Re: I feel a little better for when I try again
Posted: Wed Aug 10, 2011 07:15 pm
Sorry for checking in on this late! That is great news. Could you email me at [email protected]
? I would love to chat with you offline.
I feel a little better for when I try again
Posted: Tue Jun 07, 2011 11:22 pm
I finally got my blood test results back from the doctor. They ran test for lupus, blood diseases, etc. I huge panel that I had to give a lot of blood for and everything came back negative. Then I whipped out all the articles on Preeclampsia that I had printed out and start throwing question after question with him. I found out that he use to work under one of the doctors on the Medical Advisory Board for the Preeclampsia foundation. I'm understanding the site doesnt like me to put names in the post so I won't type the name, but when the doctor said the name I knew immediately who he was talking about. The physician who ordered my blood work was never my doctor through my pregnancy until I was hospitalized. I was told if I get pregnant again my regular OB will send me over to him and he will be primarily taking care of me. Everything I asked him, he knew what article I was talking about and was very patient with all my questions. I have to say he has really helped put my mind at ease. His main concern was that I understood that I didn't do anything wrong and that there was absolutely nothing wrong with my body and not to feel like I can't have children. I told him that I understood that trying to get pregnant again would be a matter of wether or not my husband and I felt it was worth the risk and that we definitely feel it is. And he said "I know that I am the doctor and you might see me as the guy that takes your money to care for you, but as my professional opinion and my personal opinion, its always worth the risk."

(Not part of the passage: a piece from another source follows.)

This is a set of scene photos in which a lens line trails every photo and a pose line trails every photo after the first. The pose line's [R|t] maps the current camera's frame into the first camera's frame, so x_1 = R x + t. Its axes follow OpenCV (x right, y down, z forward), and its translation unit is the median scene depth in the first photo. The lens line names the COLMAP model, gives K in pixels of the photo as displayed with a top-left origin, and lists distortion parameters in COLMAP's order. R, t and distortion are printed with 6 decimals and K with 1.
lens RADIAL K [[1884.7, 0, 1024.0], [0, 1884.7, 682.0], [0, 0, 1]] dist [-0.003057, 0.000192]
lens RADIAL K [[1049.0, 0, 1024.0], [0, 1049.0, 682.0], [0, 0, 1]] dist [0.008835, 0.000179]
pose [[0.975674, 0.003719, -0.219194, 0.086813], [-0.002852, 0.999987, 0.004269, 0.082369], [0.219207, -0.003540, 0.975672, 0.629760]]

I have to say, my regular OB and this high risk OB are two of the greatest physicians I have met. I honestly feel like they are in this profession to help people. When he said that I could feel my tears building up. I honestly look forward to having him as my doctor when my husband and I decide to try again. I feel very confident in this man after one conversation with him. I had not realized how those little fears were already lurking in my head about what will happen but some how.... he's already helped ease them. I thank God for guiding such wonderful people like that who truly know how to help others.